Defib Machines, a supplier of full service automatic external defibrillators (AEDs), has reported another year of improved profitability.

The Leeds-based business posted pre-tax profits of £460,140 (2022: £412,288) for the year to 30 June 2023 with turnover remaining consistent at £2.1m.

The business, which launched in 2015, said growing demand from both the public and private sectors for fully managed, low-cost AED solutions, was making its all-in-one solution attractive to businesses of all sizes, local authorities and community interest groups.

For the year to 30 June 2023, Defib Machines reported around 1,000 new contracts, while it continued to work with clients including holiday group Park Holidays, Culina Group, which is one of the largest logistics groups in Europe, and sportwear giant Puma.

Jonathan Gilbert, co-founder and managing director of Defib Machines, said: “These results are a testament to the hard work of everyone within the Defib Machines team.

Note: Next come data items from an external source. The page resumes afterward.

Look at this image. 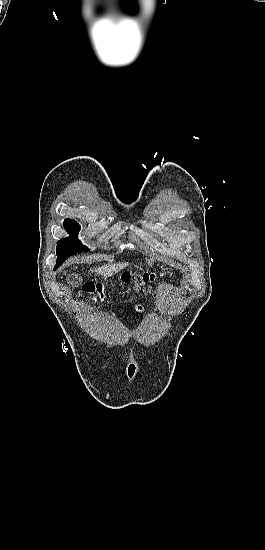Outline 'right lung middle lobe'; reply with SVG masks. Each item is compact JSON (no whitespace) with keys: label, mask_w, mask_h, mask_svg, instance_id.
<instances>
[{"label":"right lung middle lobe","mask_w":265,"mask_h":550,"mask_svg":"<svg viewBox=\"0 0 265 550\" xmlns=\"http://www.w3.org/2000/svg\"><path fill=\"white\" fill-rule=\"evenodd\" d=\"M63 226L70 236L57 242V263L55 267H59L69 256L77 252L89 251V249L83 246L80 240H78V233L81 227L75 220L66 219L64 220Z\"/></svg>","instance_id":"right-lung-middle-lobe-1"}]
</instances>
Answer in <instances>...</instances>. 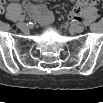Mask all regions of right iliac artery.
<instances>
[{
    "instance_id": "right-iliac-artery-1",
    "label": "right iliac artery",
    "mask_w": 103,
    "mask_h": 103,
    "mask_svg": "<svg viewBox=\"0 0 103 103\" xmlns=\"http://www.w3.org/2000/svg\"><path fill=\"white\" fill-rule=\"evenodd\" d=\"M19 20H20V21L25 20V16H24V15H21V16L19 17Z\"/></svg>"
}]
</instances>
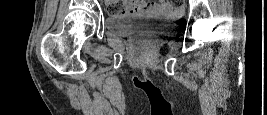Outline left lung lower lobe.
Masks as SVG:
<instances>
[{
    "mask_svg": "<svg viewBox=\"0 0 267 115\" xmlns=\"http://www.w3.org/2000/svg\"><path fill=\"white\" fill-rule=\"evenodd\" d=\"M137 87H145V86H141V85H136ZM147 88H149V89H151L152 91H159L157 88H155V87H151V86H149V87H147Z\"/></svg>",
    "mask_w": 267,
    "mask_h": 115,
    "instance_id": "1",
    "label": "left lung lower lobe"
}]
</instances>
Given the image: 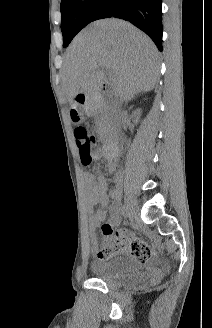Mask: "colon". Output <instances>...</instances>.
<instances>
[{"label":"colon","instance_id":"colon-1","mask_svg":"<svg viewBox=\"0 0 212 328\" xmlns=\"http://www.w3.org/2000/svg\"><path fill=\"white\" fill-rule=\"evenodd\" d=\"M74 133L81 163L84 166H89L92 163L96 154V139L88 132L86 127H84L83 125H78L75 128ZM102 231L104 239L99 254L103 257H107L113 252L116 245L117 237L116 235H114L111 227L108 224H104L102 226ZM150 255L151 253L149 251H145L141 261L148 259Z\"/></svg>","mask_w":212,"mask_h":328}]
</instances>
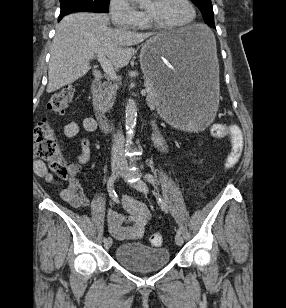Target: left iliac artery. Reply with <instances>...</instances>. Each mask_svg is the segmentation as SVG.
Returning <instances> with one entry per match:
<instances>
[{"mask_svg": "<svg viewBox=\"0 0 286 308\" xmlns=\"http://www.w3.org/2000/svg\"><path fill=\"white\" fill-rule=\"evenodd\" d=\"M145 179L149 183L155 185V179L151 174H145ZM158 202H159L161 208L167 213L168 212L167 206H166L164 200L162 199V197L160 195H158ZM176 232H177V234H181V230L179 228L176 229Z\"/></svg>", "mask_w": 286, "mask_h": 308, "instance_id": "obj_1", "label": "left iliac artery"}]
</instances>
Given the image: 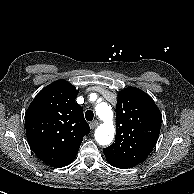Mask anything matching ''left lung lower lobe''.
I'll return each mask as SVG.
<instances>
[{"label":"left lung lower lobe","instance_id":"obj_1","mask_svg":"<svg viewBox=\"0 0 194 194\" xmlns=\"http://www.w3.org/2000/svg\"><path fill=\"white\" fill-rule=\"evenodd\" d=\"M109 164H111L112 166L117 167V168L127 169V168H124V167H120V166L114 165V164H112V163H109Z\"/></svg>","mask_w":194,"mask_h":194}]
</instances>
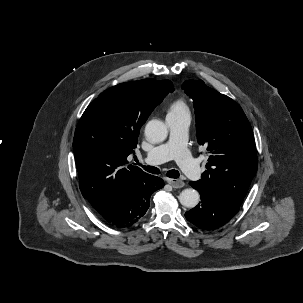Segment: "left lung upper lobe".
Returning <instances> with one entry per match:
<instances>
[{
	"instance_id": "obj_1",
	"label": "left lung upper lobe",
	"mask_w": 303,
	"mask_h": 303,
	"mask_svg": "<svg viewBox=\"0 0 303 303\" xmlns=\"http://www.w3.org/2000/svg\"><path fill=\"white\" fill-rule=\"evenodd\" d=\"M186 94L193 99L197 141L210 156L198 182L242 204L257 170V154L250 123L231 98L202 80H187Z\"/></svg>"
}]
</instances>
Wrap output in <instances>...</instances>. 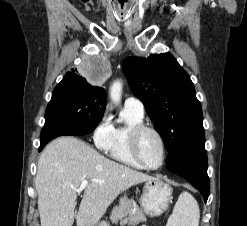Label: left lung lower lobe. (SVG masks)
<instances>
[{
	"instance_id": "0a47b994",
	"label": "left lung lower lobe",
	"mask_w": 247,
	"mask_h": 226,
	"mask_svg": "<svg viewBox=\"0 0 247 226\" xmlns=\"http://www.w3.org/2000/svg\"><path fill=\"white\" fill-rule=\"evenodd\" d=\"M166 168L188 180L200 191L204 201H207L210 182L207 175V153L204 142L171 154L166 160Z\"/></svg>"
}]
</instances>
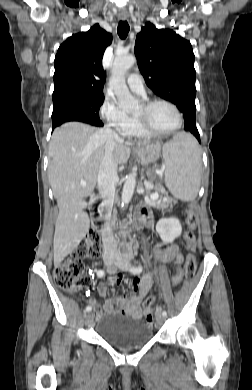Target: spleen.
<instances>
[{
	"instance_id": "1",
	"label": "spleen",
	"mask_w": 252,
	"mask_h": 390,
	"mask_svg": "<svg viewBox=\"0 0 252 390\" xmlns=\"http://www.w3.org/2000/svg\"><path fill=\"white\" fill-rule=\"evenodd\" d=\"M165 184L172 195L182 201H193L201 182V155L197 142L179 133L163 148Z\"/></svg>"
}]
</instances>
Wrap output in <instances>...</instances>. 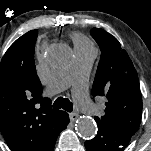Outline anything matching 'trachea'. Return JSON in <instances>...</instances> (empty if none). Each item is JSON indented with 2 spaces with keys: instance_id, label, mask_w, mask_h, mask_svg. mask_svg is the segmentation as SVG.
Here are the masks:
<instances>
[{
  "instance_id": "obj_1",
  "label": "trachea",
  "mask_w": 151,
  "mask_h": 151,
  "mask_svg": "<svg viewBox=\"0 0 151 151\" xmlns=\"http://www.w3.org/2000/svg\"><path fill=\"white\" fill-rule=\"evenodd\" d=\"M53 108H56V109L62 108L67 112H72L73 110L72 103L69 101V99L63 98V97H59L55 100L53 104Z\"/></svg>"
}]
</instances>
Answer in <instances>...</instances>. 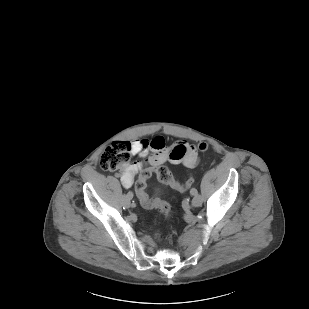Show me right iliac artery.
Returning <instances> with one entry per match:
<instances>
[{
    "label": "right iliac artery",
    "mask_w": 309,
    "mask_h": 309,
    "mask_svg": "<svg viewBox=\"0 0 309 309\" xmlns=\"http://www.w3.org/2000/svg\"><path fill=\"white\" fill-rule=\"evenodd\" d=\"M132 197H133L132 192H127L126 198H127V199H130V198H132Z\"/></svg>",
    "instance_id": "82829eb1"
}]
</instances>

“Whilst the strong financial performance is critical to the success of the business, I am pleased we continue to also judge our success on other metrics.

“This includes the fact that every device we have ever placed, which has had to be used, has worked successfully – something not guaranteed by others sadly.

“Our long-standing relationships with both clients and Stryker, the supplier of our AEDs, means we’re looking ahead with confidence to the future.

“It is our ambition that cost should never be a barrier to access to AEDs and we hope our defibrillators are rarely used, but when needed give anyone the power to save a life.”

Joe Lawrence, finance director, added: “Like all businesses the last 12 months have posed challenges due to the uncertainty provided by global events, the cost-of-living crisis and ongoing issues within the supply chain for AEDs.

“Despite this backdrop we have not only managed to consolidate our previous incredible growth, but also lay the foundations for further growth in our 2023/24 financial year, which has started well.”